__Source passage__
= = = = = = =

Some teams prefer directory-based environments instead, keeping separate folders for each environment with a shared module library. This approach makes environment boundaries clearer and prevents accidental cross-environment changes. The tradeoff is maintaining consistency across duplicate directory structures.
Workspaces work well for environments that differ mostly in sizing and scaling, while directory-based approaches suit environments with structural differences.
Tofu and OpenTofu Ecosystem
After HashiCorp switched Terraform to BSL licensing in 2023, the open-source community rallied around OpenTofu, a Linux Foundation project that maintains a Spiritually Fork of Terraform. OpenTofu is fully backward-compatible with existing Terraform configurations and providers.
# Install OpenTofu
curl --proto '=https' --tlsv1.2 -fsSL https://get.opentofu.org/install.sh | sh
# Initialize with OpenTofu instead of Terraform
tofu init
tofu plan
tofu apply
OpenTofu promises to remain open-source under the Linux Foundation governance, removing the licensing uncertainty that HashiCorp introduced. The project has already added features like enhanced templating and improved state encryption that were missing from the last open-source Terraform release.
If you are starting a new project, OpenTofu is worth considering for its community-driven development model. Existing Terraform users can migrate gradually since both tools share the same configuration syntax and state format. The OpenTofu website provides migration guides for users concerned about the licensing direction.
For teams already using Terraform with HashiCorp Cloud or Terraform Enterprise, the change may not affect your daily workflow. But monitoring the ecosystem for provider compatibility and feature parity between Terraform and OpenTofu makes sense as the fork matures.

= = = = = = =

(Data records)
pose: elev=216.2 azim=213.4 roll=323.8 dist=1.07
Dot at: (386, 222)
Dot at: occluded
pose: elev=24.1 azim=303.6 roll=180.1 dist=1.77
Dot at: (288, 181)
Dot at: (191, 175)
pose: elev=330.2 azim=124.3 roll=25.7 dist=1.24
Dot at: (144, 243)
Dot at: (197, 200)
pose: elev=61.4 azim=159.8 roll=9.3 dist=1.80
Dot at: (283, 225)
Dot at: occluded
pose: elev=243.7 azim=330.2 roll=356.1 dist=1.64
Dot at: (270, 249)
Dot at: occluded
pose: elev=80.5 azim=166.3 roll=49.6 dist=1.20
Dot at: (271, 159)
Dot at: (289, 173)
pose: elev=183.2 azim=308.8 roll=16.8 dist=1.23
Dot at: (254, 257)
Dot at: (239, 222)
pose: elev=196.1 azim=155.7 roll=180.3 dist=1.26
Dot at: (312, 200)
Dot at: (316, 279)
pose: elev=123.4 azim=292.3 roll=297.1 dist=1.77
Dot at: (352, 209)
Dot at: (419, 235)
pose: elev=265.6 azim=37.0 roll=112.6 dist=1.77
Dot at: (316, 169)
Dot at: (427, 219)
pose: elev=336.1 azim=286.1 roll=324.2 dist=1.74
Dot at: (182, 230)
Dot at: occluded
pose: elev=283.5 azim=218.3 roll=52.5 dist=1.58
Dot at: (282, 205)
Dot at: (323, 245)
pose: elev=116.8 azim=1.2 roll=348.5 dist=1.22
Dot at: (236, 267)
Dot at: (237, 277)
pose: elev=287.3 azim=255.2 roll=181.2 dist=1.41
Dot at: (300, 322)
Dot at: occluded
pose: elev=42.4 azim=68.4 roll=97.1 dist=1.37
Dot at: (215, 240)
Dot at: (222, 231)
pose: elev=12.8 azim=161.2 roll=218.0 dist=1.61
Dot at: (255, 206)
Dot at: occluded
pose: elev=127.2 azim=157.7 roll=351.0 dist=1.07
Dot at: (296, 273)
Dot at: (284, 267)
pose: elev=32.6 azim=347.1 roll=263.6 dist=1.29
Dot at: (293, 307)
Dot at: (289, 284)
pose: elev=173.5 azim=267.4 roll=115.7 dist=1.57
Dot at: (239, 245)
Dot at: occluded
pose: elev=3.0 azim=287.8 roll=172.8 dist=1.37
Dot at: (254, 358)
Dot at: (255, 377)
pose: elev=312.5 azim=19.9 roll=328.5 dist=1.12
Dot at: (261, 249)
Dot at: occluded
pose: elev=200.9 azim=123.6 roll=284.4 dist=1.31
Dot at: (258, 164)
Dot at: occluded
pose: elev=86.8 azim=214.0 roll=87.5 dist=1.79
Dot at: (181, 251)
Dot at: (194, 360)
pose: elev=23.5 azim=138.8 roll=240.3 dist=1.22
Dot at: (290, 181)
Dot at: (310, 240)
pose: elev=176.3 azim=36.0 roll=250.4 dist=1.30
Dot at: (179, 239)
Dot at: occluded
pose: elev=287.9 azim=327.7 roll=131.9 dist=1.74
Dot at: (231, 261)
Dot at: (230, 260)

= = = = = = =

__To do__
1 - Write out the stretch of the Terraform and OpenTofu passage from "# Install OpenTofu" through "the licensing direction.", word for word.
2 - Extend the passage on Terraform and OpenTofu, picking up right after its final sentence.

__Answer set__
1 -
# Install OpenTofu
curl --proto '=https' --tlsv1.2 -fsSL https://get.opentofu.org/install.sh | sh
# Initialize with OpenTofu instead of Terraform
tofu init
tofu plan
tofu apply
OpenTofu promises to remain open-source under the Linux Foundation governance, removing the licensing uncertainty that HashiCorp introduced. The project has already added features like enhanced templating and improved state encryption that were missing from the last open-source Terraform release.
If you are starting a new project, OpenTofu is worth considering for its community-driven development model. Existing Terraform users can migrate gradually since both tools share the same configuration syntax and state format. The OpenTofu website provides migration guides for users concerned about the licensing direction.

2 -
For more on managing infrastructure costs, check out our post on Cost Optimization.
When to Use / When Not to Use
When Terraform makes sense
Terraform is the right tool when you need to manage infrastructure across multiple cloud providers from a single workflow. If you are running AWS, GCP, and Azure—or even just multiple AWS accounts—Terraform’s provider model gives you a consistent interface for all of it.
Use Terraform when your infrastructure team and application team are separate. Terraform modules let you hide implementation details behind interfaces. The app team gets a VPC module without needing to understand CIDR blocks or routing tables. That separation of concerns matters at scale.
Terraform is also the obvious choice when compliance requires documented, version-controlled infrastructure. If an auditor needs to see what existed in production on a given date, Git history plus Terraform state gives you that. Manual console clicks do not.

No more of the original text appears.